We've used standard vocabularies to describe some of the concepts used in healthcare such as general clinical terminology (SNOMED), adverse events (MedDRA, and before that COSTART), diagnoses and procedures (ICD-9, CPT), and many others. Unfortunately, different vocabularies are used for different purposes by different organizations, and it's not always easy to translate one into another. What's more, the complex information that comprises healthcare can't be fully expressed in a manner that allows for an unambiguous computer understanding. There's a lot of hard work to identify and define concepts, organize and map across different terminologies and ontologies, and specify data elements and values.

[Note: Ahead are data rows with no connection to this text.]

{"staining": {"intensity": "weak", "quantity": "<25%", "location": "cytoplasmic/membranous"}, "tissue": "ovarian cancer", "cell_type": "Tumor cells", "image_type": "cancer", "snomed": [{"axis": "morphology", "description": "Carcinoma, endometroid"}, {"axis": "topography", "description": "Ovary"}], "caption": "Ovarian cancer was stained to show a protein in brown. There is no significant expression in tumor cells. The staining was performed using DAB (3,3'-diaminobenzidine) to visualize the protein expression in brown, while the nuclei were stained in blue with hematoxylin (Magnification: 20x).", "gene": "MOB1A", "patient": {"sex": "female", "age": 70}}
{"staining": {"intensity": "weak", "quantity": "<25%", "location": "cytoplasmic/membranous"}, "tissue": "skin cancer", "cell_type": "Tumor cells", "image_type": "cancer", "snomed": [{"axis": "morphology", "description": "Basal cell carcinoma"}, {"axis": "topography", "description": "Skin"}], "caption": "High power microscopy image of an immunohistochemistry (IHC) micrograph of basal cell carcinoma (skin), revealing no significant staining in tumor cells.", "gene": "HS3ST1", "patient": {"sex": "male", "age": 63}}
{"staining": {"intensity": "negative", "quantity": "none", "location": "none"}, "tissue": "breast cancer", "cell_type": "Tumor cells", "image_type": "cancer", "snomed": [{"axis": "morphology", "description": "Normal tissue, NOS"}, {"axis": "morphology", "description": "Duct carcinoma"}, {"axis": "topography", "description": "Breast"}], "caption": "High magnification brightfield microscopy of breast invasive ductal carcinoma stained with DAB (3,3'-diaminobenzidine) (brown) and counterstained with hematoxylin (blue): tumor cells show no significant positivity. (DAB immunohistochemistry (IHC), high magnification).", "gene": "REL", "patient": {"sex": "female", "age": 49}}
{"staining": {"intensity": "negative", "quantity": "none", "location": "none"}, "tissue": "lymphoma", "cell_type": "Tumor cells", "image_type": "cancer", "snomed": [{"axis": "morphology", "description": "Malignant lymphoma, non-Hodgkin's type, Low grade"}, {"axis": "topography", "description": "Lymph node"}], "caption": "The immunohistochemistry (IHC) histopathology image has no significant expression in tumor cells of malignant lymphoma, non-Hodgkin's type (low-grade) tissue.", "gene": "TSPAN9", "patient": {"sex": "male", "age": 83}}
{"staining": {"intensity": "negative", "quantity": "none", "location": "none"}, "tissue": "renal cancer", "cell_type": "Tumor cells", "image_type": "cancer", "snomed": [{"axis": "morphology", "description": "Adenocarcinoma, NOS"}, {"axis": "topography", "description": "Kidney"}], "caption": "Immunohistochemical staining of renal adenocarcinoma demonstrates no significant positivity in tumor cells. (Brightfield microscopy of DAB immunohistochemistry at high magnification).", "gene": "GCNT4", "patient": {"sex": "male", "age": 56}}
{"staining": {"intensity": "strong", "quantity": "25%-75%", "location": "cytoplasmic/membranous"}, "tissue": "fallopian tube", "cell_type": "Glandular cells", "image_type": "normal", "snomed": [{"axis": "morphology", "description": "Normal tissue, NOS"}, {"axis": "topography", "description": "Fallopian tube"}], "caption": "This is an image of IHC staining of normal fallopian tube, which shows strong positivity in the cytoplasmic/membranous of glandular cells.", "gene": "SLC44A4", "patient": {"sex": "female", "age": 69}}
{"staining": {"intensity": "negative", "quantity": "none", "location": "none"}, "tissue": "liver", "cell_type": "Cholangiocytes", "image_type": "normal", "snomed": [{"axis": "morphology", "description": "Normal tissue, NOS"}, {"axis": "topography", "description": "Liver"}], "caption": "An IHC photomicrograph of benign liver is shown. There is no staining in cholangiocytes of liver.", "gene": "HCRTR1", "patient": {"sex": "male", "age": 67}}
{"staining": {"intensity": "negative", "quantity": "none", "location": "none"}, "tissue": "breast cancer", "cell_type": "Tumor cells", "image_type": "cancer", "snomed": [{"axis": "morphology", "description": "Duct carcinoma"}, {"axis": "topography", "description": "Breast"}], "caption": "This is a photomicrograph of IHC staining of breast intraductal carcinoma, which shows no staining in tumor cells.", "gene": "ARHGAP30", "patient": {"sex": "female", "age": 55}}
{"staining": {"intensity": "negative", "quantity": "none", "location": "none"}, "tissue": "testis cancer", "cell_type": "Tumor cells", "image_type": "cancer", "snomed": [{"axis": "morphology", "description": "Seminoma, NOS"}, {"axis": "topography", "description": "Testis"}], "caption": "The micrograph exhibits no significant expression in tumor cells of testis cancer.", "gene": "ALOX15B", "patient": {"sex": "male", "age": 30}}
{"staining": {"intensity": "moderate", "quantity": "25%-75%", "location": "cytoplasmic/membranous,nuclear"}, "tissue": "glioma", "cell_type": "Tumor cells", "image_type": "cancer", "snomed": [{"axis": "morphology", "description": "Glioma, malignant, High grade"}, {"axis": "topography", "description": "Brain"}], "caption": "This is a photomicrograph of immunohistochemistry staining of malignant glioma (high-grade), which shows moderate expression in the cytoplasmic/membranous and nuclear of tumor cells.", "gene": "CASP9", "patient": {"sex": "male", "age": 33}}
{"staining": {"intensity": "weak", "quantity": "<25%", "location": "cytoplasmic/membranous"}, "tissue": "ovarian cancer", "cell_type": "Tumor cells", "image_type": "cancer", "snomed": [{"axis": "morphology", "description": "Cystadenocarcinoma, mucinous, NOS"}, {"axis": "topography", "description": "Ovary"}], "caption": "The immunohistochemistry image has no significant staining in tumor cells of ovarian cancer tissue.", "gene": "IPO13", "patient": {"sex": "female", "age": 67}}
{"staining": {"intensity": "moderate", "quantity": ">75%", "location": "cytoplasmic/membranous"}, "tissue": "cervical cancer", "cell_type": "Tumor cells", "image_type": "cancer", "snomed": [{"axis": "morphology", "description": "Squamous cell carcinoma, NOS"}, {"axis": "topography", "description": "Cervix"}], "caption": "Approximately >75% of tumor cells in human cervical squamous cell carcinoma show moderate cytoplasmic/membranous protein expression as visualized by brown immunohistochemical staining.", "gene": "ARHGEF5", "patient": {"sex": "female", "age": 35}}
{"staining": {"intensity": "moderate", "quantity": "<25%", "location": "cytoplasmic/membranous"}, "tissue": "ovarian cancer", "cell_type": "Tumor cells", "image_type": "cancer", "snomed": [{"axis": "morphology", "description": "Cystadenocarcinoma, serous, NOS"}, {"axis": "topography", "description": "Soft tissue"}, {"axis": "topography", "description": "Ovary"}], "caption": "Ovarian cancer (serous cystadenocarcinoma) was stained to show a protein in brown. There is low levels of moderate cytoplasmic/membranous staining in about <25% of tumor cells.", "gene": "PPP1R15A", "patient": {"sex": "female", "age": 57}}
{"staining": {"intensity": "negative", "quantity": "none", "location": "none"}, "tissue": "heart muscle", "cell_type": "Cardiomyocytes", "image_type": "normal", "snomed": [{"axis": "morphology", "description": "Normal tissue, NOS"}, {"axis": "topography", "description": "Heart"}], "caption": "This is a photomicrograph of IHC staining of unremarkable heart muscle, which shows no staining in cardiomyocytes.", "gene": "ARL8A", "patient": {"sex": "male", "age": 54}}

Now the medical informatics community has been discussing these matters for years, and many current initiatives are in progress to help define medical and clinical concepts so that computers can understand them. This goal is being pursued through multiple initiatives, including the ONC SHARP AREA 4 program, CDISC SHARE, HL7 Fresh Look initiative, the ISO/CEN Detailed Clinical Models (DCM), the European Innovative Medicines Initiative knowledge management programs, and others. Of course, it would be helpful if all of these activities converged to form a single international gold standard of concepts that could provide services to all in a semantic web infrastructure, but this might be expecting too much all at once.
We can all contribute to becoming digital by vowing to forego paper, treating electronic information with control, and using available standards, vocabularies, and metadata before inventing our own. And we should begin to explore the potential of the semantic web for supporting such a universal knowledge repository that we'll all need eventually.